Setting up trajectory view correctly for repeated+non-repeated input

  • High: It blocks me to complete my task.

I am trying to use trajectory view for my model which is supposed to have an LSTM and a fully connected network in parallel. This is the workflow I have in mind:

recurrent obs = obs[“repeated”][-10:0] → LSTM → Fully
Connected → Output
non-recurrent = obs[“fixed”] ---------------> Network

I am thinking my best bet would be to implement a custom RNN.
So this is how I set up my obs space:

obs_space = spaces.Dict({
            "repeated": spaces.Box(low=np.array(([0] * 3 + [0, 0, 0, 0, 0, -1, 0, 0, 0, -np.inf])),
                                   high=np.array(([np.inf] * 8 + [1] + [np.inf] * 4)),
                                   dtype=np.float64),
            "fixed": spaces.Box(low=
                                np.array([0, 0, -1, 0]),
                                high=np.array([1, 1, np.inf, np.inf]),
                                dtype=np.float64)
        })

I then have this in my Policy.postprocess_trajectory function:

class new_policy(A3CTorchPolicy):
        def postprocess_trajectory(self, sample_batch: SampleBatch,
                                   other_agent_batches: Optional[Dict[AgentID, SampleBatch]] = None,
                                   episode: Optional[Episode] = None):
            sample_batch = super(new_policy, self).postprocess_trajectory(sample_batch,
                                                                          other_agent_batches,
                                                                          episode)
            print("sample", sample_batch["obs"])
            sample_batch["fixed"] = np.array(sample_batch["obs"][:4])
            sample_batch["repeated"] = np.array(sample_batch["obs"][4:])
            return sample_batch

Here I use [“obs”][:4] instead of [“obs”][“fixed”] because obs seems to be a flattened numpy array at this point, and not a dict as I would have expected, but that’s fine.

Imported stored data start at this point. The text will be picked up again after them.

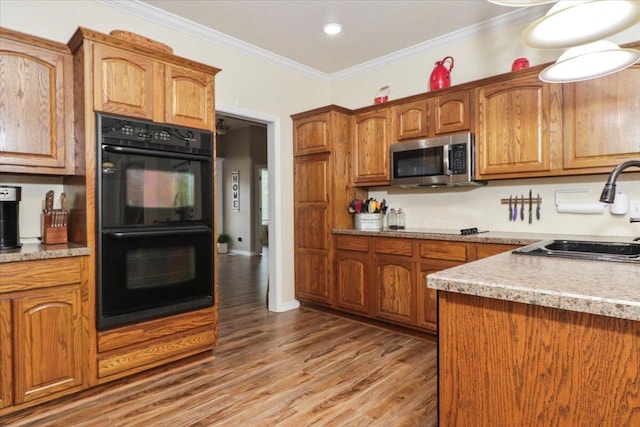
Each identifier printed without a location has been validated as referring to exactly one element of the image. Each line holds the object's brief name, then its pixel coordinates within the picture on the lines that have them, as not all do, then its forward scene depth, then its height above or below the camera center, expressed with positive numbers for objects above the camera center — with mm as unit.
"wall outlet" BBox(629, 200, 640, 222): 2488 -10
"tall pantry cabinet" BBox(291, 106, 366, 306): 3682 +196
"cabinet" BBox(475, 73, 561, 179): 2594 +624
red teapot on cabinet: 3246 +1211
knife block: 2262 -112
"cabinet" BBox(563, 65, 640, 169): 2293 +584
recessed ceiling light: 3134 +1616
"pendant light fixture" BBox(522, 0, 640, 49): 1141 +635
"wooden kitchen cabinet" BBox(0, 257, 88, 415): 1864 -638
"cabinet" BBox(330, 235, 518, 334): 2869 -565
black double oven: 2170 -50
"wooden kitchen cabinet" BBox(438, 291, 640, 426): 849 -414
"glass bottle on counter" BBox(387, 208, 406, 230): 3733 -88
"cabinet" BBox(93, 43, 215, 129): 2176 +815
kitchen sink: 1401 -183
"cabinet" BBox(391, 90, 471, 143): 3014 +842
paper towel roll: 2625 +13
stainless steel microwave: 2973 +427
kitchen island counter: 816 -199
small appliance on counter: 2104 -30
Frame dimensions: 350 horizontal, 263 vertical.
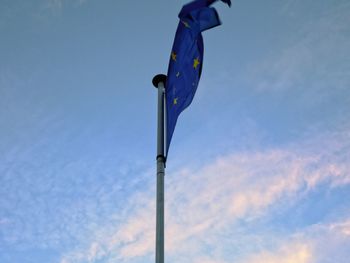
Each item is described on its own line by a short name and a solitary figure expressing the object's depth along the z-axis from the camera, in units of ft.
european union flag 32.65
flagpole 29.45
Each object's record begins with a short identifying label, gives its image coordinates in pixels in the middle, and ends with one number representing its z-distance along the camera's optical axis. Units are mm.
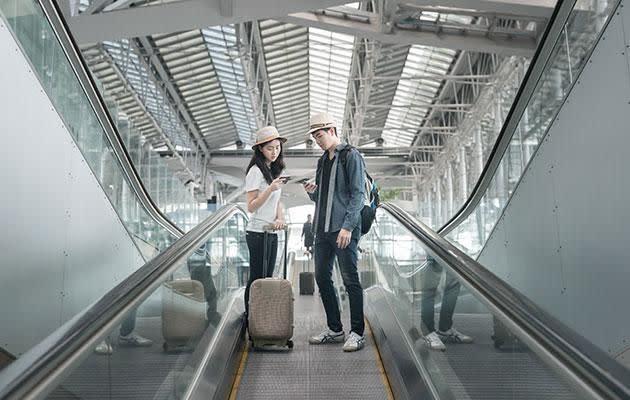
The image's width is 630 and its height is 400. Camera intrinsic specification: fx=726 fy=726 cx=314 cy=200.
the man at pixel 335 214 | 5016
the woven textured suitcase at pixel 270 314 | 5230
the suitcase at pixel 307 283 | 12202
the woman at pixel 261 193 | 5387
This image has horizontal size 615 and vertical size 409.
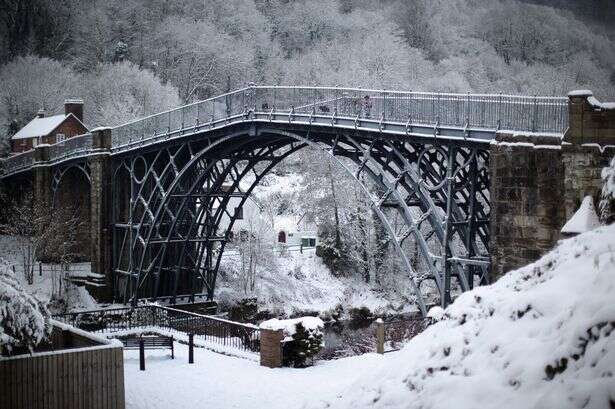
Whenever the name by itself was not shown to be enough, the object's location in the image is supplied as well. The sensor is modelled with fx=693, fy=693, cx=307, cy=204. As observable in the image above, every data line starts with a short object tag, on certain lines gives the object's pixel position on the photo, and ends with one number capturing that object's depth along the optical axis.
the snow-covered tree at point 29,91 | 66.88
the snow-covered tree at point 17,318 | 12.43
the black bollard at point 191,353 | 21.53
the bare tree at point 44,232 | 39.16
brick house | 57.38
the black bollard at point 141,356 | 20.56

Then, I set up my view requirement in my model

class my_model(TorchModelV2, torch.nn.Module):
    def __init__(self, obs_space: gym.spaces.Space, action_space: gym.spaces.Space,
                 num_outputs: int, model_config: ModelConfigDict, name: str):
          self.view_requirements["rep"] = ViewRequirement(data_col="repeated", shift="-10:0")

    def forward(self, input_dict: Dict[str, TensorType],
                state: List[TensorType],
                seq_lens: TensorType) -> (TensorType, List[TensorType]):
        print("Got input", input_dict["obs"], input_dict["obs_flat"], input_dict)

However, in my forward call, I don’t get the column “rep” at all! I also don’t see “repeated” or “fixed” columns. I suspect there is a flaw in my understanding of the trajectory view API and I would appreciate any insights into what is going wrong here and what would be the best way for me to do this.

Thanks in advance!

Hey @utkarshp,

Have you tried setting _disable_preprocessor_api to False? Setting this flag, will tell RLlib to not flatten the data structure of the observation.

Trajectory view API is responsible for dictating the constraints for trajectory construction and dependencies of certain keys on others across time. So here you need to first get access to repeated and fixed key under each obs and then using TrajectoryViewAPI decide how to contextualize your input state as a function of these keys.